Aroga Biosciences, Inc, 10717 Sorrento Valley Road, San Diego, CA, 92121, USA.
Ther Innov Regul Sci. 2024 Jul;58(4):704-713. doi: 10.1007/s43441-024-00643-4. Epub 2024 Apr 3.
Recent Food and Drug Administration (FDA) draft guidelines are intended to improve representation and formalize the assessment of race and ethnicity in drug development, but how regulators and industry stakeholders plan to implement and enforce new requirements is still being determined.
Here, a 10-question survey was developed to assess the experiences of industry stakeholders in developing diversity plans. These survey results informed an analysis of postmarketing studies to understand how diversity requirements have been enforced to date.
Among 13 survey responders, experience submitting and receiving feedback on diversity plans was limited. A variety of challenges have been associated with developing these plans, including questions regarding regulatory guidance. Sponsors have utilized several data sources, including real-world datasets, to define enrollment goals. Diversity-related postmarketing studies most commonly related to oncologic diseases, and endpoints frequently related to efficacy. Most marketing applications associated with diversity-related postmarketing studies received Orphan drug designation (ODD) and Accelerated Approval.

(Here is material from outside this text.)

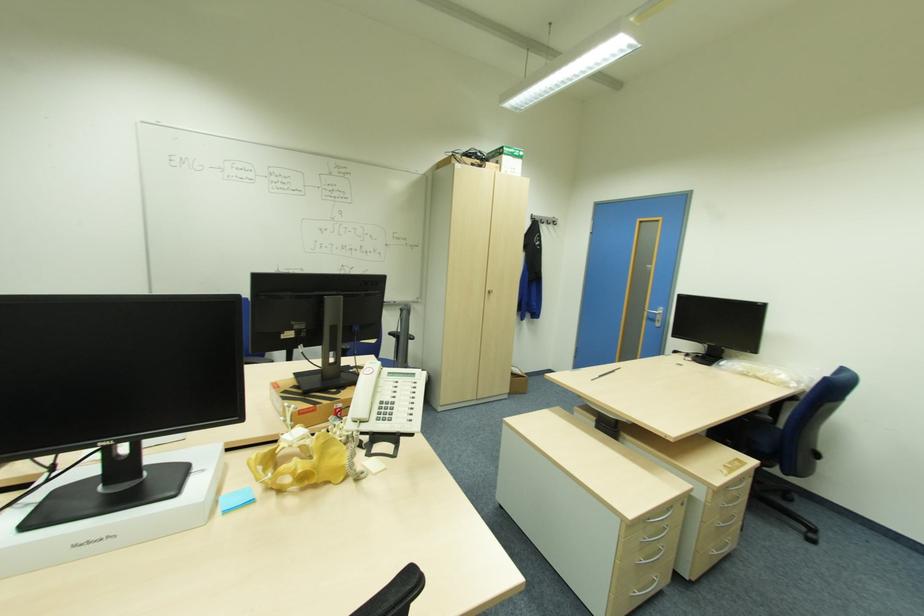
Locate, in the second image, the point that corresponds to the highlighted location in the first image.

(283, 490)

These results show that industry experience with diversity plans remains limited in the absence of finalized regulatory guidance. Sponsors are beginning to develop strategies for submitting diversity plans, which include identifying key functions and data sources to support enrollment goals, although definitive conclusions were difficult to draw from the small responder pool. In the postmarketing setting, studies are already underway to improve the understanding of racial and ethnic differences in responses to approved drugs. Development programs relating to oncology, which has historically suffered from a lack of diverse representation, have been a primary focus of such studies thus far.
最近美国食品和药物管理局(FDA)的指导草案旨在改善药物开发中种族和民族的代表性,并使对其的评估正式化,但监管机构和行业利益相关者计划如何实施和执行新要求仍在确定中。
在这里,开发了一个包含 10 个问题的调查来评估行业利益相关者制定多样性计划的经验。这些调查结果为理解迄今为止如何执行多样性要求的上市后研究分析提供了信息。
在 13 名调查回应者中,提交和接收多样性计划反馈的经验有限。制定这些计划存在各种挑战,包括对监管指导的疑问。赞助商利用了多种数据源,包括真实世界数据集,来定义入组目标。与多样性相关的上市后研究最常涉及肿瘤疾病,终点通常与疗效相关。与多样性相关的上市后研究相关的大多数营销申请都获得了孤儿药指定(ODD)和加速批准。
在没有最终监管指导的情况下,这些结果表明行业在多样性计划方面的经验仍然有限。赞助商正在开始制定提交多样性计划的策略,其中包括确定支持入组目标的关键功能和数据源,尽管从小的回应者群体中很难得出明确的结论。在上市后环境中,已经有研究正在进行,以提高对批准药物反应中种族和民族差异的理解。迄今为止,此类研究的主要重点一直是涉及肿瘤学的开发项目,该领域历来缺乏多样性代表性。